• **WHAT YOU HAVE TO DO**
Reproduce the items verbatim between the line containing "At which category" and the line containing "What is the ratio", inclusive, leaving out the pictures.

• **EXERCISE INPUT**
Content starts

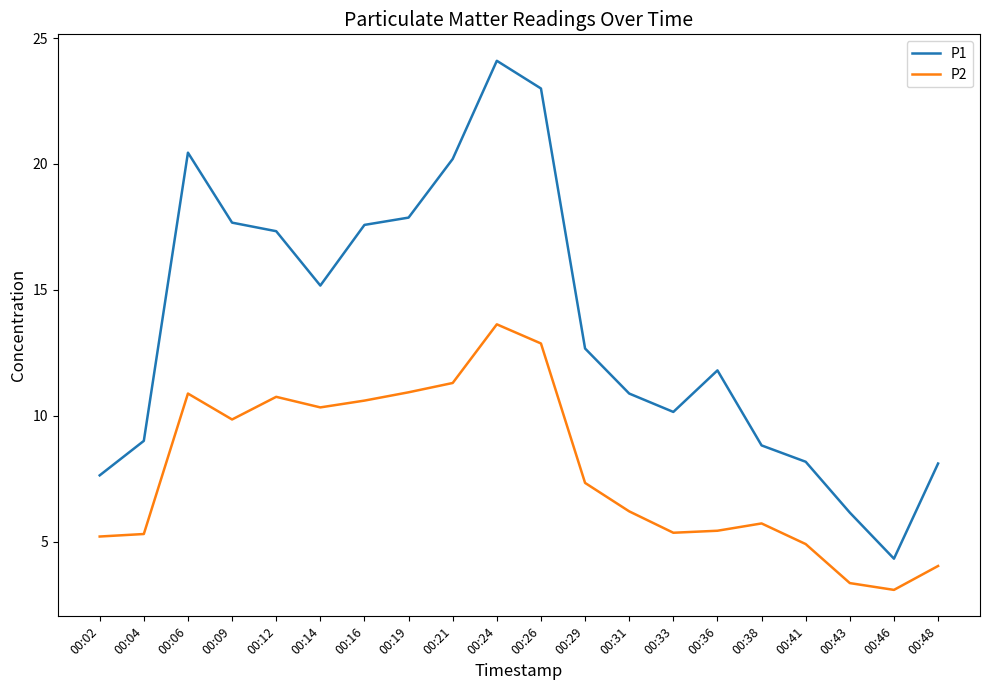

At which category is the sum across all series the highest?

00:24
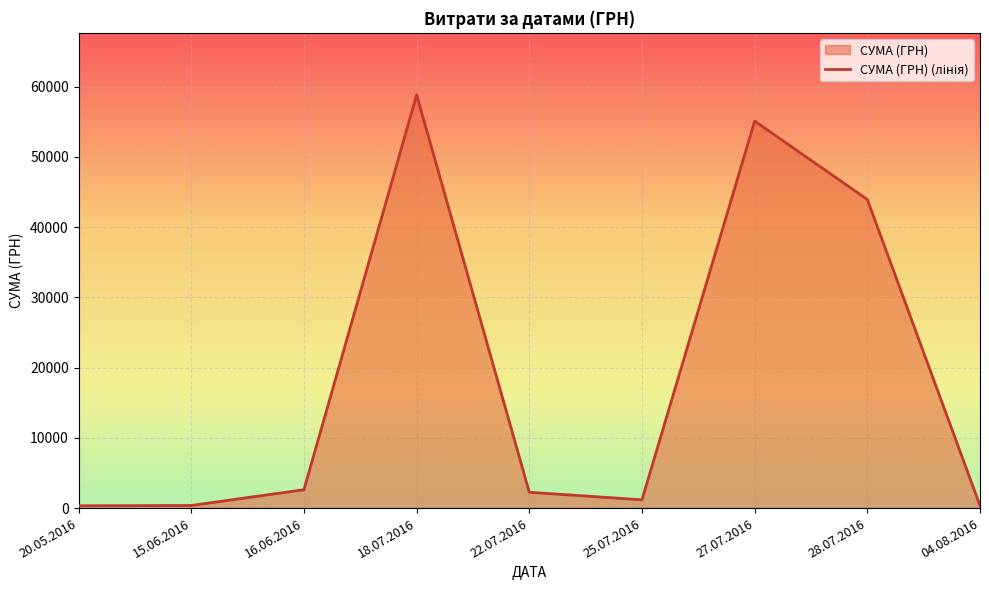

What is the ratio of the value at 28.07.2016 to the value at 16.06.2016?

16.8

Content ends
Content starts

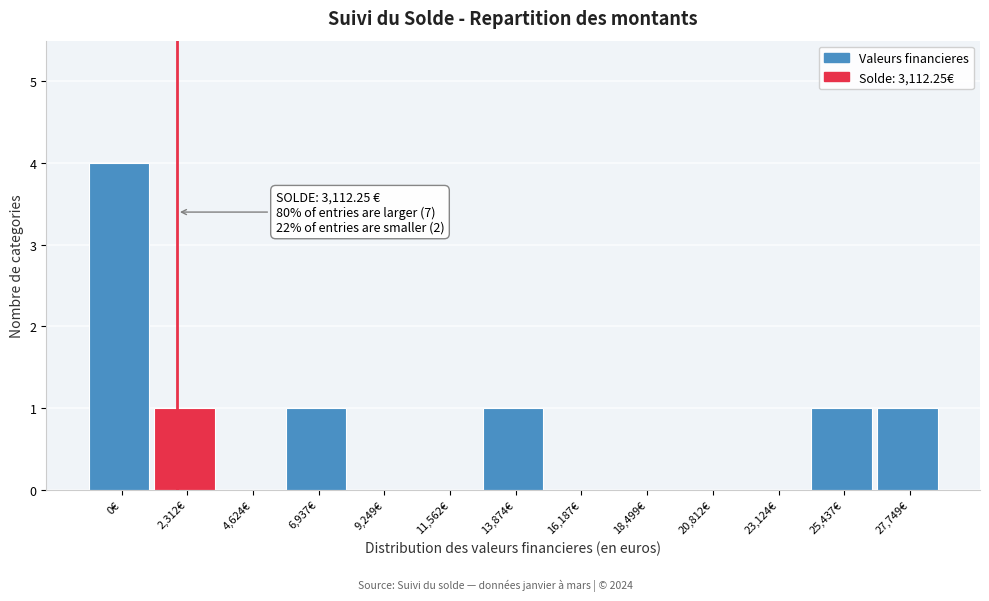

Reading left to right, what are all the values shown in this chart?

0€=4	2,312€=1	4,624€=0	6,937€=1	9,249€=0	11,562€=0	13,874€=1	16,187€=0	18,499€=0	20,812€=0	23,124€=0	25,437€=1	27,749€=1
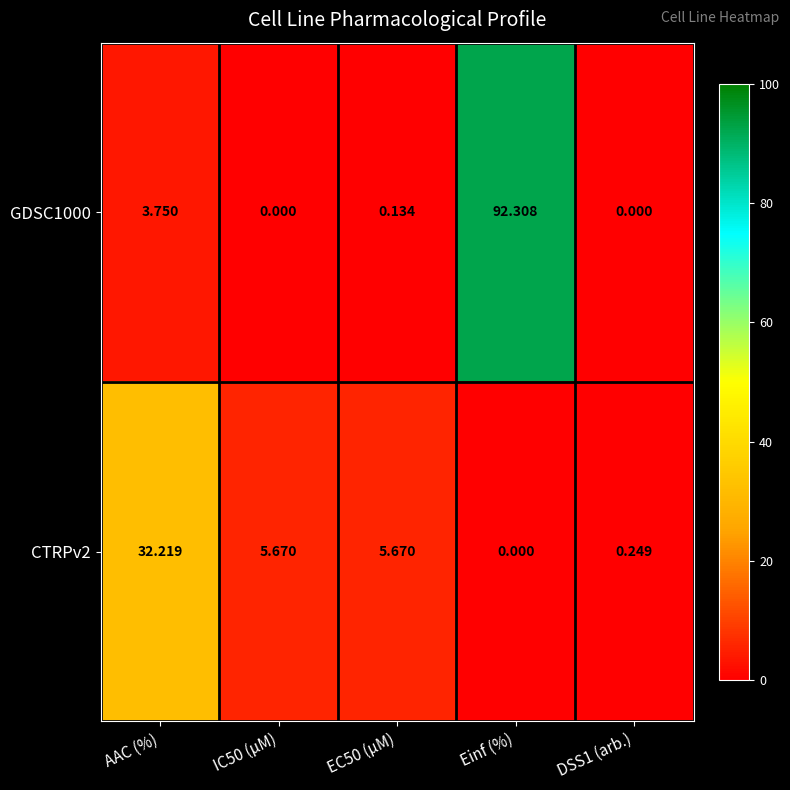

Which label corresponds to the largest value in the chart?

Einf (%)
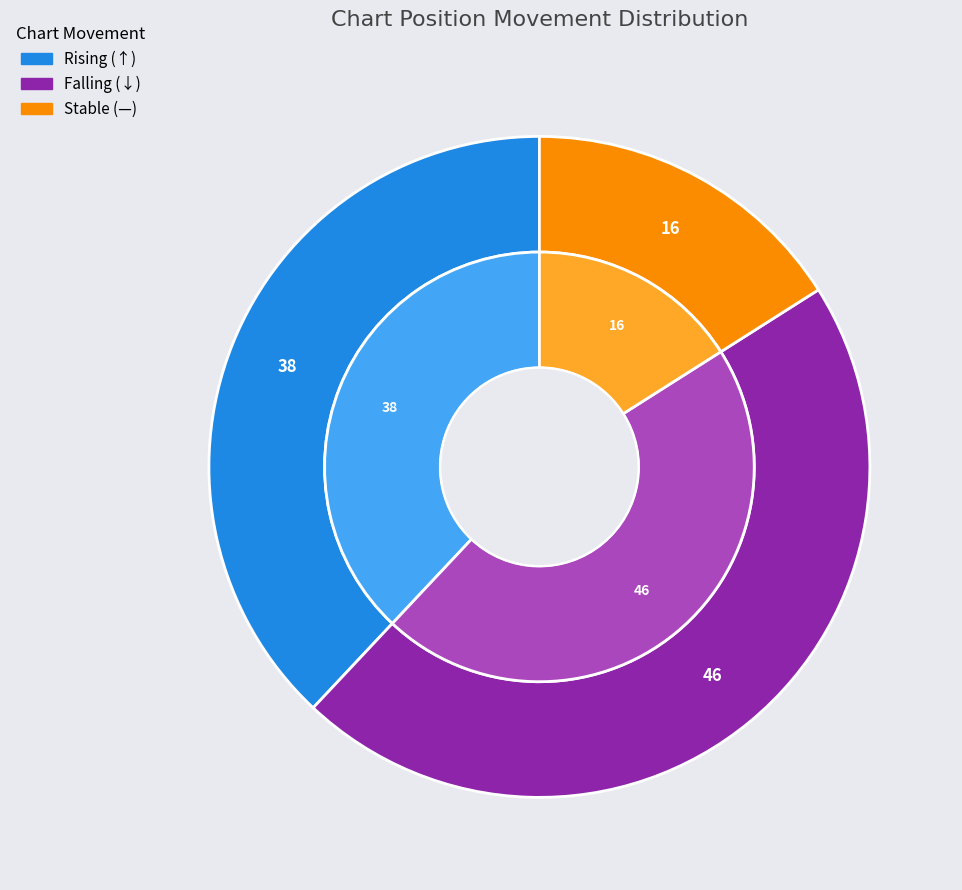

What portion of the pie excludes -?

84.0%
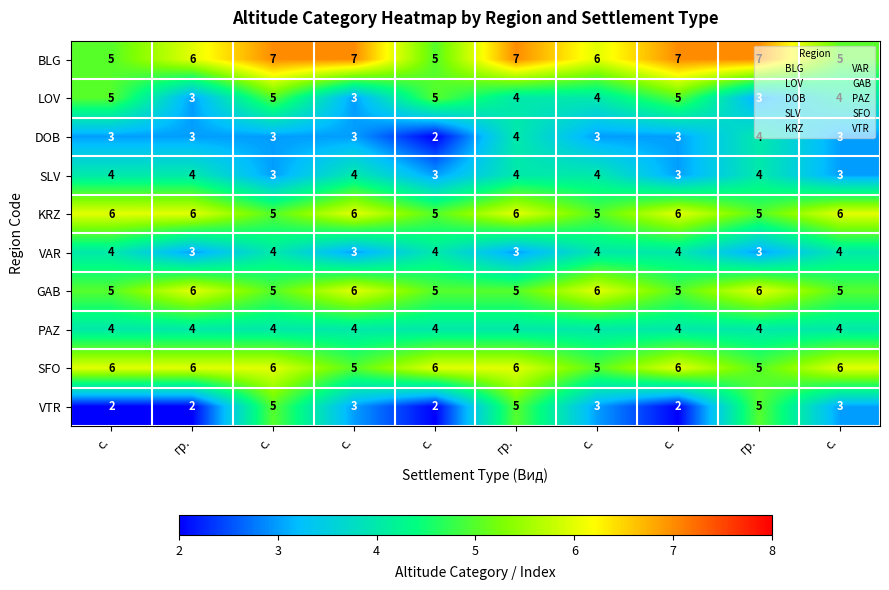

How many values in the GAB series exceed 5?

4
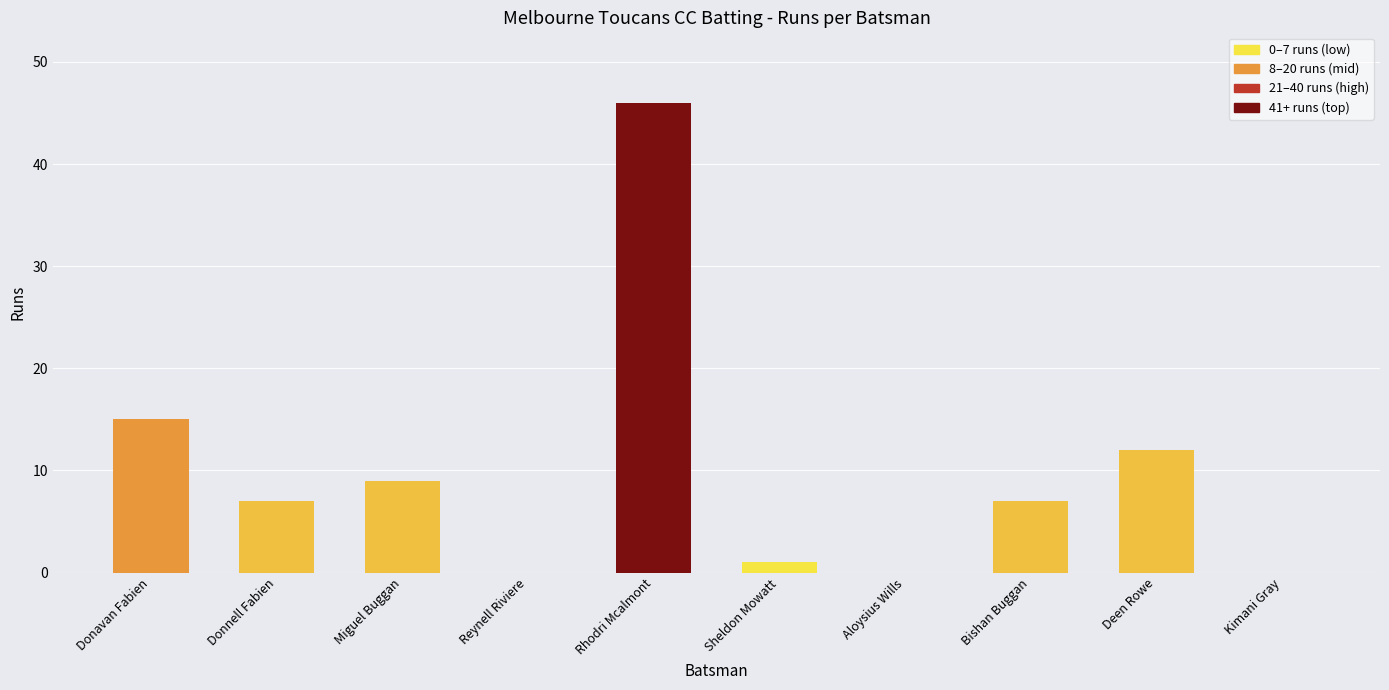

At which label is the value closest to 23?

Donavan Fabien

Content ends
Content starts

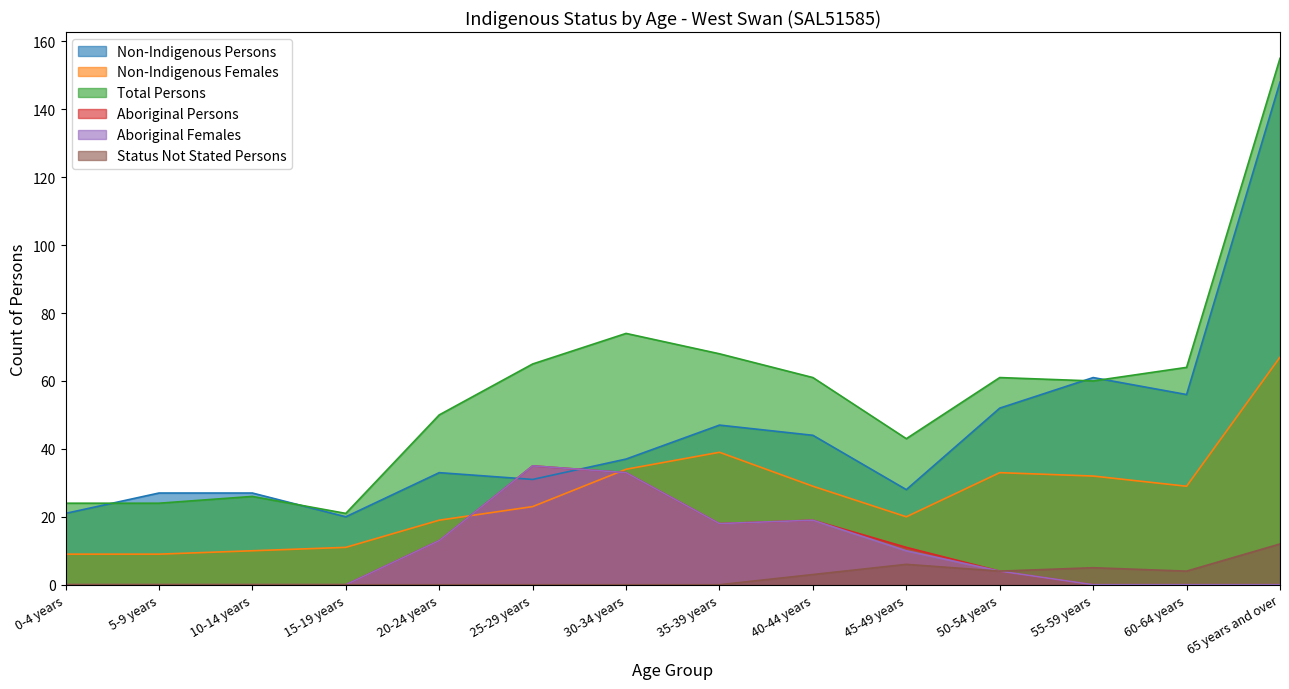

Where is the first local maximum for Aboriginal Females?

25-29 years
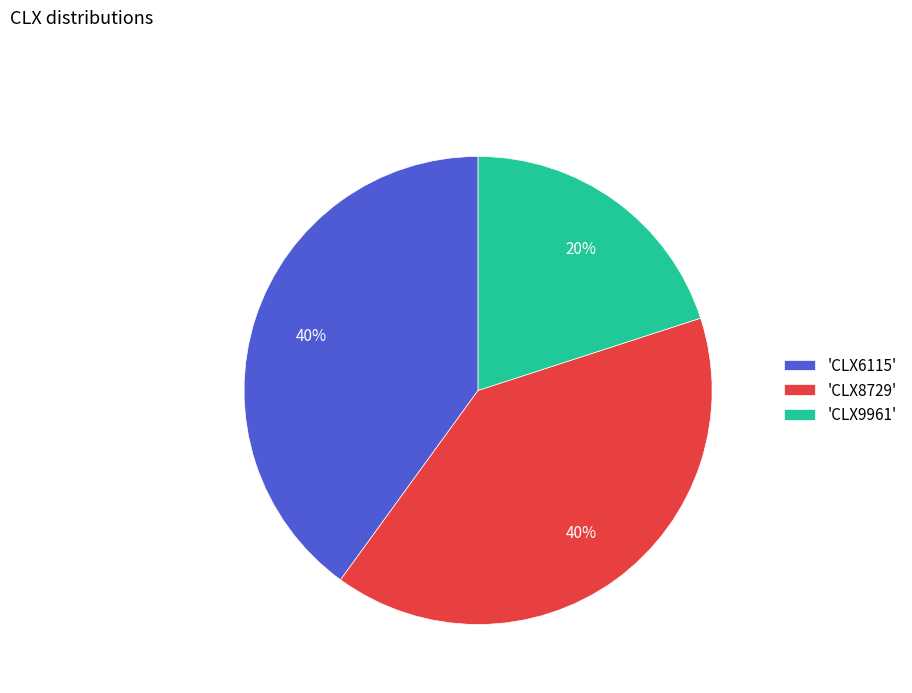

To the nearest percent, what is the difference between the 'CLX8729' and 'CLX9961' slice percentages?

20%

Content ends

• **RESULT**
At which category is the sum across all series the highest?

00:24

What is the ratio of the value at 28.07.2016 to the value at 16.06.2016?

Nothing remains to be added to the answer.